Leben machen – Teil 24, schwanger bis zum Gegenbeweis

[Janne]
Unser Termin ist um 9. Wir sitzen ab halb 8 in der Kliniklobby, weil mein Mann noch arbeiten muss. Während er im Gespräch ist, ribble ich die angefangene Strickjacke für das Baby meiner Fernfreundin auf, lese die E-Mail einer befreundeten Person, die nach 10 gemeinsamen Jahren und 6 Monaten Streit mit mir den Kontakt beendet, und nehme eine Sprachnachricht auf, um diesen Umstand nicht den Tag bestimmen zu lassen.
Denn heute werde ich schwanger aus der Klinik nach Hause gehen.
Schwanger, bis das Gegenteil bewiesen ist.
Ich bemühe mich um Freude. Versuche, mir meinen Körper als guten Ort für die 6 bis 8 Zellen, die mein Embryo jetzt an seinem dritten Tag ist, vorzustellen. Eine dunkelrote, körperwarme Höhle voller weichem Flausch, so würde ich das Innere meines Uterus aktuell malen.

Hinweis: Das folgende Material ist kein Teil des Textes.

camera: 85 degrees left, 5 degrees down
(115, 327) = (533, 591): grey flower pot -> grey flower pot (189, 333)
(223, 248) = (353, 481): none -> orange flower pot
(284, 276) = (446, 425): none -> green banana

5 vor 9 schließt mein Mann den Laptop. Ich bin verärgert. Er weiß, dass es mich stresst, wenn wir nicht sicher pünktlich irgendwo sind. Es ist ihm egal. Er macht Witze. Schafft Abstand. Ich lasse ihn. Dieser Tag ist auch ihm nicht gewidmet.
Die laborierende Ärztin zeigt uns unsere Zellen auf dem Monitor ihres Computers.
Von den 5 befruchteten Eizellen hat nur eine die Entwicklung zum gesunden Embryo geschafft. Die anderen sind unregelmäßig gewachsen oder bereits im Sterbeprozess. Wir können keine einfrieren.
Sie darf uns die Bilder nicht schicken. Keinen USB-Stick an ihren Rechner machen. Ich fotografiere den Bildschirm ab und bin traurig, weil ich weiß, dass ich das Pixelmuster des Bildschirms nicht ohne Qualitätsverlust am Motiv retuschieren kann.
Und wieder biege ich aktiv in den Versuch ab, mich zu freuen.

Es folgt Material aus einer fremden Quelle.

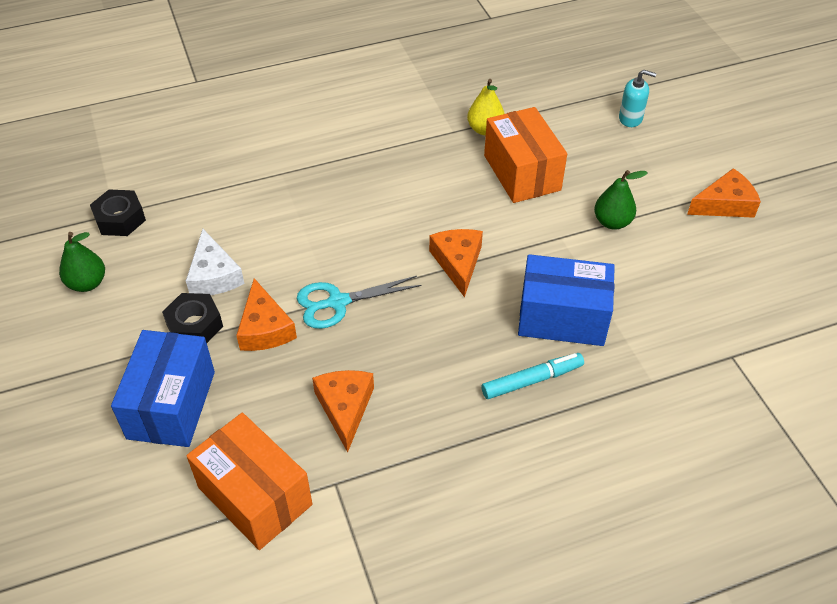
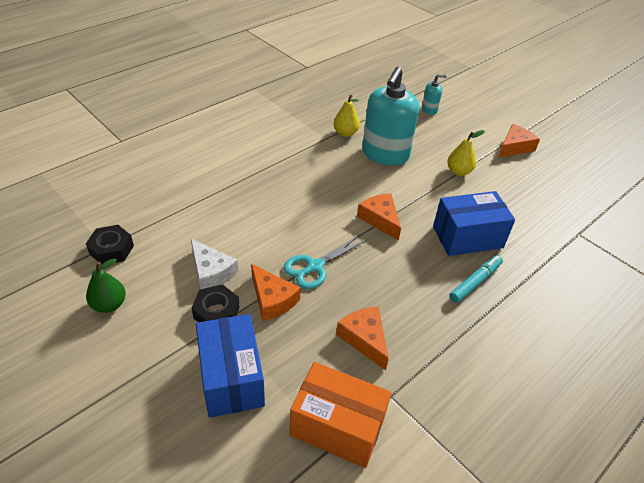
camera: 25 degrees left, 5 degrees down
(522, 173) = (385, 154): orange box -> turquoise soap dispenser
(612, 222) = (458, 172): green pear -> yellow pear

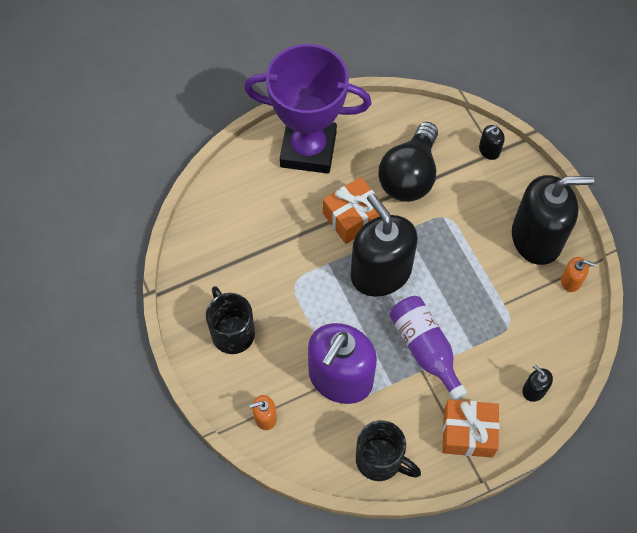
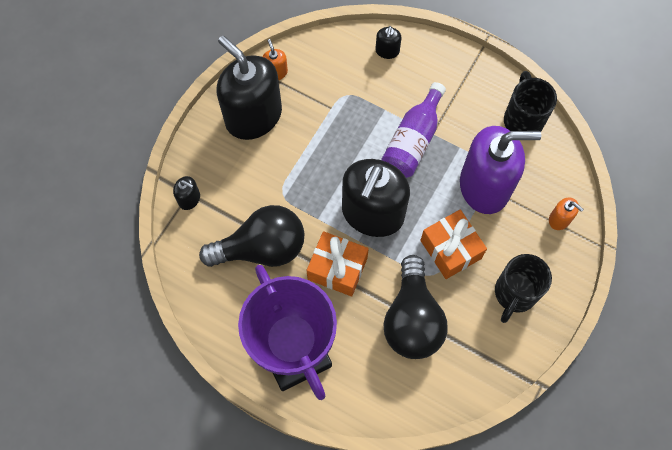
camera: 125 degrees left, 5 degrees up
(272, 243) = (412, 319): none -> black light bulb
(468, 433) = (455, 75): orange gift -> orange gift (450, 249)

Diesmal habe ich keine sedierenden Medikamente im Körper.
Auch diesmal ist es kein „kurzes Zwacken“, als die Ärztin meine Cervix erweitert, um den Katheter für den Embryonentransfer einzuführen. Es ist ein durchdringender Schmerz, über den ich unwillkürlich zusammenzucke und komplett verkrampfe. Mein Mann drückt meine Hand noch fester. Ich will gar nichts mehr fühlen.
Die Ärztin bezeichnet den Katheter als „Rutsche“ für den Embryo. Als sie ihn überträgt, stelle ich mir vor, wie er in meinem dunkelroten Gebärfloof landet.

Ich freue mich nicht. Ich bin nicht glücklich. Ich bin erleichtert, als ich mich anziehen und nach Hause fahren kann. Da, wo mein Mann sein Ding machen und ich für mich allein herausfinden kann, wie es mir wirklich geht.
Die nächsten Tage sind einsam für mich, obwohl ich mit allen über alles reden kann. Nur nicht über meine  ichfremden Gefühle. Meine autistische Reiz- und Grenzerfahrung. Ich bin jetzt schwanger. Theoretisch. Muss mich verhalten, als wäre ich schwanger, ganz praktisch.

Jeder Aspekt in meinem Leben verändert seine Natur. Verwirrt mich, beunruhigt mich, erfordert ständige Wiedereinordnung. Ich muss mich mit allem vertraut machen, als hätte es mich in dieser Welt noch nie gegeben.